── Records to process

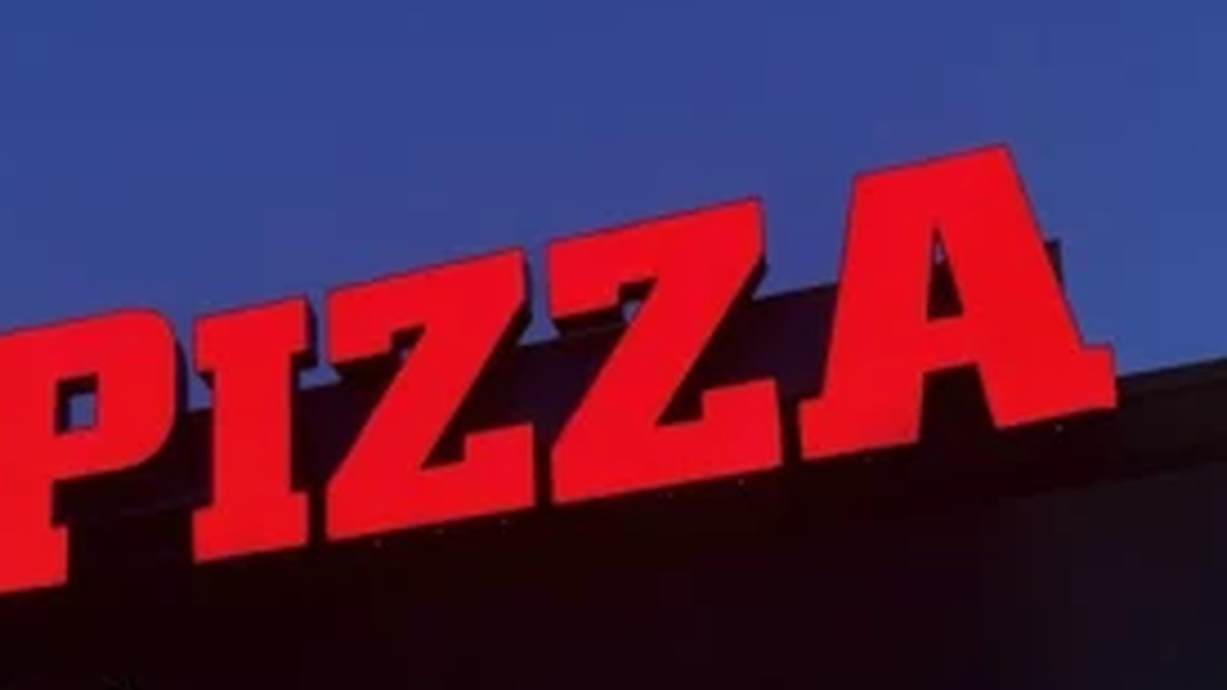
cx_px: 193
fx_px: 1984
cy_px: 963
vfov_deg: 18.0
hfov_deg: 33.1
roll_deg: +0.3
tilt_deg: +14.7
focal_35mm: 61
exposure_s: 1/60
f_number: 1.78
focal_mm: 6.76
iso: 250
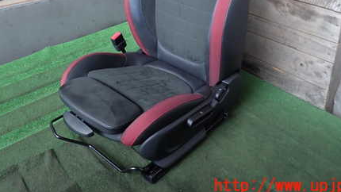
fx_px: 344
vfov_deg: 29.8
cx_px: 155
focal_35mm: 38
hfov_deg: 52.7
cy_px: 17
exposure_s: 1/60
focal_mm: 4.5
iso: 125
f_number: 2
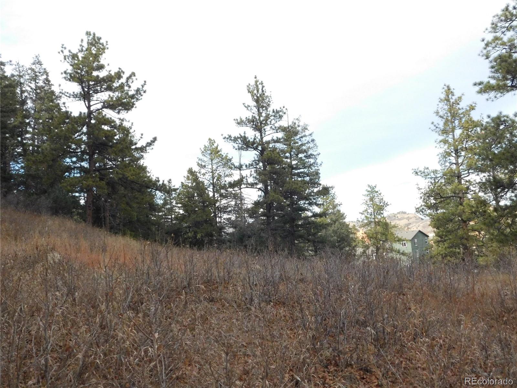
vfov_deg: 39.7
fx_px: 538
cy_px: 194
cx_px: 258
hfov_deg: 51.4
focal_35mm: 36
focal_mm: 6.3
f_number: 7
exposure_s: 1/640
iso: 800
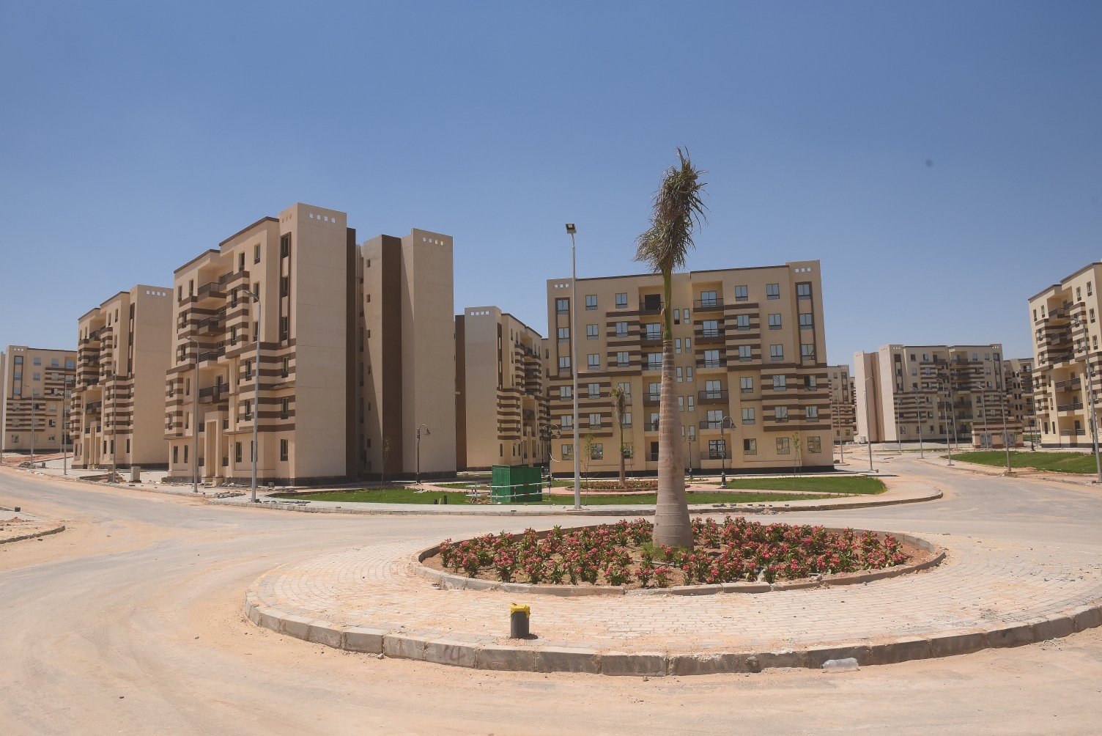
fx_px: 735
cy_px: 368
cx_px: 551
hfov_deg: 73.7
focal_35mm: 24
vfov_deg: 53.2
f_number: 8
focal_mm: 24
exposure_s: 1/3200
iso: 800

────

[Task to carry out]
In the records above, find the line that contains "f_number: 7". Print it and every later line exactly, omitting the pictures.

[Response to the exercise]
f_number: 7
exposure_s: 1/640
iso: 800
fx_px: 735
cy_px: 368
cx_px: 551
hfov_deg: 73.7
focal_35mm: 24
vfov_deg: 53.2
f_number: 8
focal_mm: 24
exposure_s: 1/3200
iso: 800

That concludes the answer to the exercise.